◆ **Work instruction**
All lines below are to be output exactly as they stand.

◆ **Recorded information**
########################################

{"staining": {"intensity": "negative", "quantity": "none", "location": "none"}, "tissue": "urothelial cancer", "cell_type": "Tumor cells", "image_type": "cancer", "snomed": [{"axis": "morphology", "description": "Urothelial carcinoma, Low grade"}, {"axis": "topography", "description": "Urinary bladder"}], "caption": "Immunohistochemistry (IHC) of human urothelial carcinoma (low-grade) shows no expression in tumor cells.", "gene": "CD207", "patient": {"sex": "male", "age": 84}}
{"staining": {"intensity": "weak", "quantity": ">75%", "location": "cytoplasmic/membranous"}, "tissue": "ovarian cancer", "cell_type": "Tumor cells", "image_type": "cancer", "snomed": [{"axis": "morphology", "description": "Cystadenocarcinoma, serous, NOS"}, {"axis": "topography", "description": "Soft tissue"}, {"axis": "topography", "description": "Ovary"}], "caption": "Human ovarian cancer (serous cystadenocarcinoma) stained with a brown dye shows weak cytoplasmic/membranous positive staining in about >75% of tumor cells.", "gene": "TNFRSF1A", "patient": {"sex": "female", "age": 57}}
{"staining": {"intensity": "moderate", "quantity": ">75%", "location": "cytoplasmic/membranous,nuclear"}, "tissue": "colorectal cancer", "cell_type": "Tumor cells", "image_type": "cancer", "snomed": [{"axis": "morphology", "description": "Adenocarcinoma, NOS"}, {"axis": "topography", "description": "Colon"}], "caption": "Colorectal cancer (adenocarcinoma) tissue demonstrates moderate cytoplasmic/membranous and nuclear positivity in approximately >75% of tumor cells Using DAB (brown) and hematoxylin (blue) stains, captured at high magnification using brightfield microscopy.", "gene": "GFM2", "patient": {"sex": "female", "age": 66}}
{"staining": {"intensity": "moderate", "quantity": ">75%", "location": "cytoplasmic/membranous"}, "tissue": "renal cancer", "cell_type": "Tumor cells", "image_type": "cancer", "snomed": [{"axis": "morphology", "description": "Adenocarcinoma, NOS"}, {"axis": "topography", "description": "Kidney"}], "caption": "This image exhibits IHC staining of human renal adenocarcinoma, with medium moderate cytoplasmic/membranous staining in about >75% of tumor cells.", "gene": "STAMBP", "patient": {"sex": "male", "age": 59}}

########################################

◆ **Response to the exercise**
{"staining": {"intensity": "negative", "quantity": "none", "location": "none"}, "tissue": "urothelial cancer", "cell_type": "Tumor cells", "image_type": "cancer", "snomed": [{"axis": "morphology", "description": "Urothelial carcinoma, Low grade"}, {"axis": "topography", "description": "Urinary bladder"}], "caption": "Immunohistochemistry (IHC) of human urothelial carcinoma (low-grade) shows no expression in tumor cells.", "gene": "CD207", "patient": {"sex": "male", "age": 84}}
{"staining": {"intensity": "weak", "quantity": ">75%", "location": "cytoplasmic/membranous"}, "tissue": "ovarian cancer", "cell_type": "Tumor cells", "image_type": "cancer", "snomed": [{"axis": "morphology", "description": "Cystadenocarcinoma, serous, NOS"}, {"axis": "topography", "description": "Soft tissue"}, {"axis": "topography", "description": "Ovary"}], "caption": "Human ovarian cancer (serous cystadenocarcinoma) stained with a brown dye shows weak cytoplasmic/membranous positive staining in about >75% of tumor cells.", "gene": "TNFRSF1A", "patient": {"sex": "female", "age": 57}}
{"staining": {"intensity": "moderate", "quantity": ">75%", "location": "cytoplasmic/membranous,nuclear"}, "tissue": "colorectal cancer", "cell_type": "Tumor cells", "image_type": "cancer", "snomed": [{"axis": "morphology", "description": "Adenocarcinoma, NOS"}, {"axis": "topography", "description": "Colon"}], "caption": "Colorectal cancer (adenocarcinoma) tissue demonstrates moderate cytoplasmic/membranous and nuclear positivity in approximately >75% of tumor cells Using DAB (brown) and hematoxylin (blue) stains, captured at high magnification using brightfield microscopy.", "gene": "GFM2", "patient": {"sex": "female", "age": 66}}
{"staining": {"intensity": "moderate", "quantity": ">75%", "location": "cytoplasmic/membranous"}, "tissue": "renal cancer", "cell_type": "Tumor cells", "image_type": "cancer", "snomed": [{"axis": "morphology", "description": "Adenocarcinoma, NOS"}, {"axis": "topography", "description": "Kidney"}], "caption": "This image exhibits IHC staining of human renal adenocarcinoma, with medium moderate cytoplasmic/membranous staining in about >75% of tumor cells.", "gene": "STAMBP", "patient": {"sex": "male", "age": 59}}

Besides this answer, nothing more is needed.